Possible anterior positioning of tablets superimposed onto photograph.

It has been shown that extrinsic acid erosion was due to the ingestion of carbonated and sports drinks and, more recently, so-called smoothies which are all popular choices with the younger generation and this has resulted in an increased prevalence of acid erosion in this cohort. Typical presentations are thinning of the labial/facial aspects of enamel on the upper teeth with concave-shaped lesions. With intrinsic sources such as vomiting or reflux, the palatal surfaces of the upper teeth are usually affected, leaving the labial and occlusal surfaces of the upper teeth and the lower teeth untouched. The observed pattern of tooth surface loss again correlated with the patient's history as he reported initially holding each tablet vertically (Figure 9) between the anterior teeth before moving it to the left posterior region for continual sucking and biting.

Figure 9.

Figure 9

Post-op direct composite build ups.

In all patients who suffer from erosive tooth surface loss, the initial priorities are to establish its cause and to consequently prevent further irreversible loss of tooth structure. This could be through patient awareness and dietary modification or it could require further investigation to detect an underlying cause of intrinsic acid. In this case, the patient had ceased chewing the vitamin C tablets and replaced this habit with a moderate intake of fruit and vegetables.

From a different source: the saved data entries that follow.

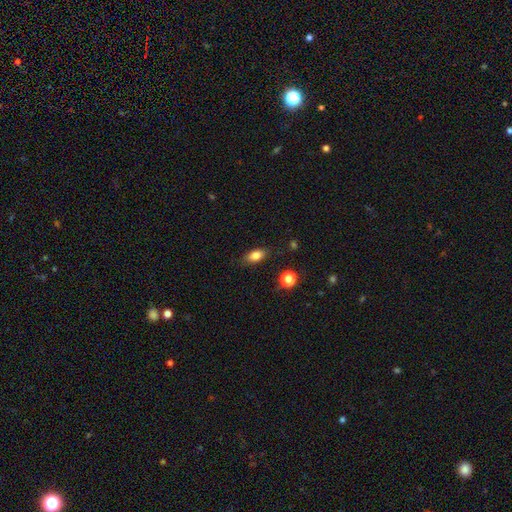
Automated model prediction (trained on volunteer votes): Smooth or featured? Predicted: smooth (p=0.82). How rounded? Predicted: in between (p=0.83). Merging? Predicted: none (p=0.82).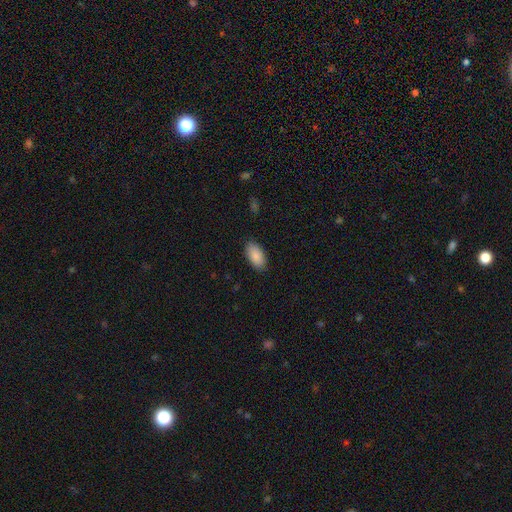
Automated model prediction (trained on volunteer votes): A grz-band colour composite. It shows a smooth galaxy with no disk features (89%) that is in between round and cigar-shaped (95%). Merging: none (86%).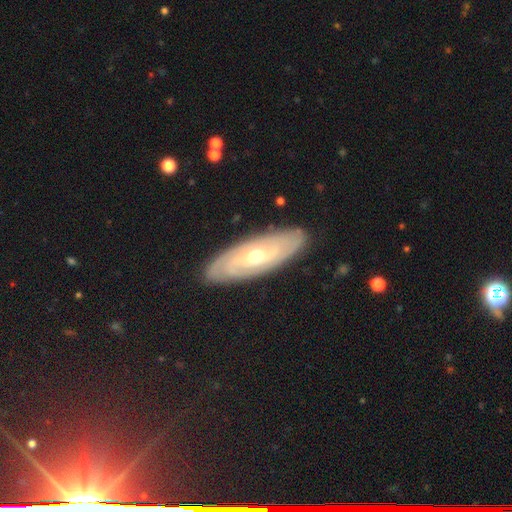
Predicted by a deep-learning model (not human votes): Smooth or featured?
  - featured or disk: 77% *
  - smooth: 16%
  - star or artifact: 6%
Edge-on disk?
  - no: 82% *
  - yes: 18%
Bar?
  - no: 65% *
  - weak: 27%
  - strong: 8%
Spiral arms?
  - yes: 85% *
  - no: 15%
Spiral winding?
  - tight: 73% *
  - medium: 20%
  - loose: 7%
Spiral arm count?
  - can't tell: 55% *
  - 2: 22%
  - 3: 9%
  - 4: 6%
  - more than 4: 5%
  - 1: 4%
Bulge size?
  - moderate: 63% *
  - small: 32%
  - large: 3%
  - dominant: 1%
  - none: 1%
Merging?
  - none: 87% *
  - minor disturbance: 9%
  - major disturbance: 2%
  - merger: 1%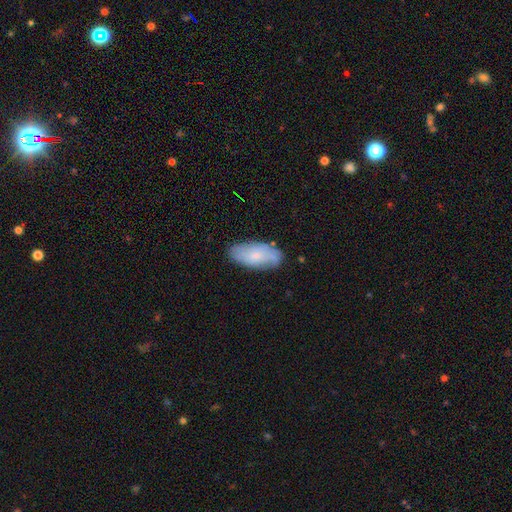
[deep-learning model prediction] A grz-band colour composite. It shows a smooth galaxy with no disk features (64%) that is in between round and cigar-shaped (91%). Merging: none (77%).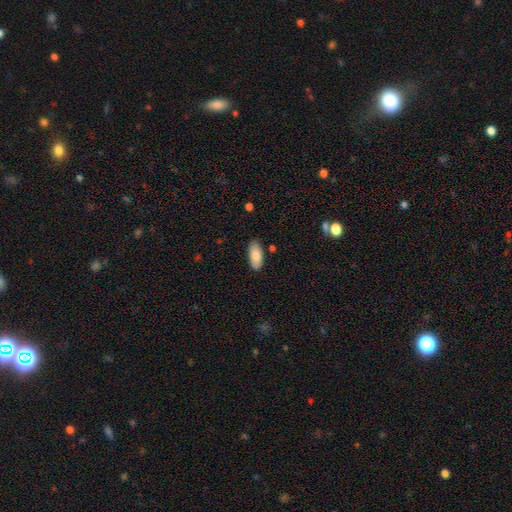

The pragmatic, conservative approach to treatment of the tooth wear was both cost-effective and acceptable to the patient. The material was placed in compression in an attempt to increase its longevity, and being fully dentate and male, the patient coped very well with the slight increase in occlusal vertical dimension in line with the Dahl concept [9]. Following the treatment and a period of adaptation, a balanced occlusion was reestablished following relative intrusion of the anterior teeth and extrusion of the posteriors.

4. Summary

A patient demonstrated moderate to severe dental erosion which was attributed to the almost daily intake of chewable vitamin C tablets over the course of three years. Once the cause was established, detailed preventative advice was given and localised composite resin restorations were placed to replace the lost tooth tissue. The patient coped well with the treatment and his vitamin C intake was reduced to a moderate, healthy intake. This case demonstrates how, as clinicians, we are responsible for advising the patients on potential sources of acid erosion and guiding them towards safe levels of use to prevent any adverse effects on their dentition.

Figure 4.

Figure 4

Tooth surface loss affecting teeth in the lower left quadrant. Note the normal anatomy of the teeth on the right side in Figures 3 and 4.

Conflict of Interests

The authors declare that there is no conflict of interests regarding the publication of this paper.